Employing "rangers" to manage land when it had been managed beforehand, and certainly before the national parks came into being.

It's land nationalisation by the back door and echoes the sentiments of the National Trust, with their "we know best" attitude.
 

exmoor dave

Member
Location
exmoor, uk
Here, Outside of planning issues, NP don't really have much of a say on land management within the NP apart from the land they own in-house.
Natural england via SSSI's and landlords such as NT have a far bigger say (&agenda!).

We had the pleasure of sitting down with Mr Glover on his exmoor stint of his tour of the NPs to produce his report.
Our main points were that National parks are not a snap shot of a particular point in time that must be maintained to that exact image, rather they are living working environments that must be able to move with the times.
That means that houses must be available to help keep people with in the parks, if 2nd homes aren't going to be controlled, then new houses must be able to be built, not just extra houses here and there on farms, but developments in the villages.

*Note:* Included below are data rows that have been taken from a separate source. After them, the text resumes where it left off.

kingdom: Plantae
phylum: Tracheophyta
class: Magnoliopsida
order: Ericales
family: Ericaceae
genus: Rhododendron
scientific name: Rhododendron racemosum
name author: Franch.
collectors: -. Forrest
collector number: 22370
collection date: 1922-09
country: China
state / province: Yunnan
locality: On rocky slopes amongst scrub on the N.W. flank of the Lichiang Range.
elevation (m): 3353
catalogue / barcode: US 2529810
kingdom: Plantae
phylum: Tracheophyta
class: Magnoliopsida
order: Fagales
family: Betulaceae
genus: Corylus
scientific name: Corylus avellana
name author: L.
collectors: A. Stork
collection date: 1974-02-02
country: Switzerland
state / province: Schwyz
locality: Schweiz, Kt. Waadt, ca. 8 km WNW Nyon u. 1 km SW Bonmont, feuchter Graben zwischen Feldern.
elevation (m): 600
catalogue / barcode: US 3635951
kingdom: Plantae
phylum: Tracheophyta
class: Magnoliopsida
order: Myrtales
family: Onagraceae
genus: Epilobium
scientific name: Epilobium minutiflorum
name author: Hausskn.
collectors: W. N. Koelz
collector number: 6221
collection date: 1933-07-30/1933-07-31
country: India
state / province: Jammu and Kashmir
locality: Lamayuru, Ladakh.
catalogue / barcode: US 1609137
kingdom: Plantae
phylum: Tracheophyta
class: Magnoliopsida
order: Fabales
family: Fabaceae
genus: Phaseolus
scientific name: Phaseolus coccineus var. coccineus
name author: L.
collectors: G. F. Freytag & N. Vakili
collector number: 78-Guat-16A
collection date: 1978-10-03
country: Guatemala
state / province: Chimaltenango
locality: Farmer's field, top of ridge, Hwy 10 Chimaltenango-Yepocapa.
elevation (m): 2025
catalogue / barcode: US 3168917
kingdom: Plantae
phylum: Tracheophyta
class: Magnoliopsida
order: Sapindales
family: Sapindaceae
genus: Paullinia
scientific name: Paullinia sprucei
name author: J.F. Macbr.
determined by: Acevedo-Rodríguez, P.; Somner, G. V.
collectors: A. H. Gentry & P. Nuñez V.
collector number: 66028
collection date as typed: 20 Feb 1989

NPs must be more business friendy, if businesses can't develop and grow with in a NP, they'll leave, taking people with them, which ultimately ends up with services like pubs, village shops, schools etc etc going to.
For example a local fencer wants to open a very basic yard to supply fencing materials, but is being blocked by the NP and all the objectors are wealthy incomers people who have bought property on the moor. But small business like this is as much the life blood of areas like this, as farmers, foresters etc etc are.
 
Here, Outside of planning issues, NP don't really have much of a say on land management within the NP apart from the land they own in-house.
Natural england via SSSI's and landlords such as NT have a far bigger say (&agenda!).

We had the pleasure of sitting down with Mr Glover on his exmoor stint of his tour of the NPs to produce his report.
Our main points were that National parks are not a snap shot of a particular point in time that must be maintained to that exact image, rather they are living working environments that must be able to move with the times.
That means that houses must be available to help keep people with in the parks, if 2nd homes aren't going to be controlled, then new houses must be able to be built, not just extra houses here and there on farms, but developments in the villages.

NPs must be more business friendy, if businesses can't develop and grow with in a NP, they'll leave, taking people with them, which ultimately ends up with services like pubs, village shops, schools etc etc going to.
For example a local fencer wants to open a very basic yard to supply fencing materials, but is being blocked by the NP and all the objectors are wealthy incomers people who have bought property on the moor. But small business like this is as much the life blood of areas like this, as farmers, foresters etc etc are.


If any member of the public tried to build on a SSSI you'd have no chance.

The government on the other hand can and does build on SSSIs.

I once tried to get many different River Trusts, Environment Agency, Natural England, Environmental Groups to help fight off a government project on a SSSI. Not a single one would help. I eventually realised that ALL these groups get paid by HMG one way or another. They are little more than a bunch of paid stooges to gang up on the general public to stop them or put them under the cosh.

I even got some Freedom of Information from some of the groups which stated how they were helping various government departments overcome their own Environmental standards, telling them how to get around various rules.

These environmental groups are as two faced as they come IMHO.